Implementing a revenue management system


 Needs detailed data on past demand patterns by market segment as well as methods of
projecting current market demand
 Traditional revenue management approaches are most profitable when
o Relatively fixed capacity
o Perishable inventory
o Different market segments or customers, who arrive or make their reservations at
different times
o Low marginal sales costs and high marginal capacity change costs
o Product is sold in advance
o Fluctuating demand
o Customer who arrive or reserve early are more price sensitive than those who
arrive or reserve late

Challenges and Risks in using Revenue Management


 Loss of competitive focus – over-focus on profit maximization and inadvertently neglect
aspects of the service that provide long-term competitive success
 Customer alienation – perceive the pricing as unfair; customer education is essential
 Overbooking – customers denied service or downgrade
 Employee morale problems – take much guesswork and judgement in setting prices away
from sales and reservations people; either appreciate the guidance or resent the rules and
restrictions on their own discretion
 Incompatible incentive and reward systems – do not match incentive structures -
rewarded on the basis of either capacity utilization or average rate charged
 Lack of employee training – employees need to understand its purpose, how it works,
how they should make decisions, and how the system will affect their jobs
 Inappropriate organization of the revenue management function – smaller organizations
may have decentralized reservation systems and thus find it difficult to operate a revenue
management system effectively.

Measuring the effectiveness of revenue management activities


Hotel example
 Occupancy rate
 Average daily rate (ADR)
 RevPOR (Revenue per Occupied Room)
 RevPAR (Revenue per Available Room)
 Total RevPAR (Total Revenue per Available Room)
 GOPPAR (Gross Operating Profit per Available Room)

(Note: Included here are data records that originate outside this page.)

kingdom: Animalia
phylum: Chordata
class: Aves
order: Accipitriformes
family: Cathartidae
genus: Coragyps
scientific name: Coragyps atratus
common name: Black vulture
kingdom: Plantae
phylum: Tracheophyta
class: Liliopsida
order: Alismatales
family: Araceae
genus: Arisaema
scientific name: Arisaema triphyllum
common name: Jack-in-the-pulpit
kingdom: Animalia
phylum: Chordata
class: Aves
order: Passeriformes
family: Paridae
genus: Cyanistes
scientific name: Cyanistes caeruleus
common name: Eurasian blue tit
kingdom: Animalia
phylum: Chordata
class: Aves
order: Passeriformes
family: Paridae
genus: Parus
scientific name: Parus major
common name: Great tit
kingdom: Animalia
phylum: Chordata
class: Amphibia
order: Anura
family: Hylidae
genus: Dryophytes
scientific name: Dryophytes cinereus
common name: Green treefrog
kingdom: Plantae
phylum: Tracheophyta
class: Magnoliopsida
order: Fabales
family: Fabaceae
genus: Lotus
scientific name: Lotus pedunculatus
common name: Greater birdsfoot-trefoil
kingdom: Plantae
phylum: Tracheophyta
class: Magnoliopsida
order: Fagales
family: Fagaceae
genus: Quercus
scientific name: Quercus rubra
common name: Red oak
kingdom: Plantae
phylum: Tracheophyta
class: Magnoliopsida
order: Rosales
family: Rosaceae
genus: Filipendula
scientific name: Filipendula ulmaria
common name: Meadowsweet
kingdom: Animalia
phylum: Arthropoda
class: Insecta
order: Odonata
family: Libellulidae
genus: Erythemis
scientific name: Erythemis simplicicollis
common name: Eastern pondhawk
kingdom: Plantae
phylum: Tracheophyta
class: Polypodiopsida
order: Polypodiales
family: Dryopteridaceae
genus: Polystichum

Queuing Strategies: When demand and capacity cannot be matched


 Employ Operational Logic
o First step is to analyse the operational processes to remove any inefficiencies
o Decide what kind of queuing system to use, or how to configure the queues
o Queue configuration – number of queues, their locations, their spatial requirement
and their effect on customer behaviour
o
 Establish a reservation process
o To guarantee that the service will be available when the customer arrives
o Can potentially shift demand to less desirable time periods
o Challenge: “no show” – solved by overbooking or charging customers
 Differentiate Waiting Customers
o “queue discipline” – management policies regarding whom to select next for
service e.g. first time first served
o can be based on factors such as:
 importance of the customer
 urgency of the job
 duration of the service transaction
 payment of a premium price
 Make waiting pleasurable or at least tolerable
o Several principles about the psychology of queuing
 Unoccupied time feels longer than occupied time – e.g. solution: give
customers menus to look at while waiting in the restaurant
 Pre-process waits feel longer than in-process waits – e.g. solution: fill out
medical information while waiting to see doctor
 Anxiety makes waits seem longer – e.g. solution: use single line to
alleviate customer anxiety over having chosen the wrong line
 Uncertain waits are longer than known, finite waits – solution: give
customers information on the length of the anticipated wait or their relative
position in the queue
 Unexplained waits are longer than explained waits
 Unfair waits are longer than equitable waits – solution: first-come, first-
served
 The more valuable the service, the longer the customer will wait (e.g.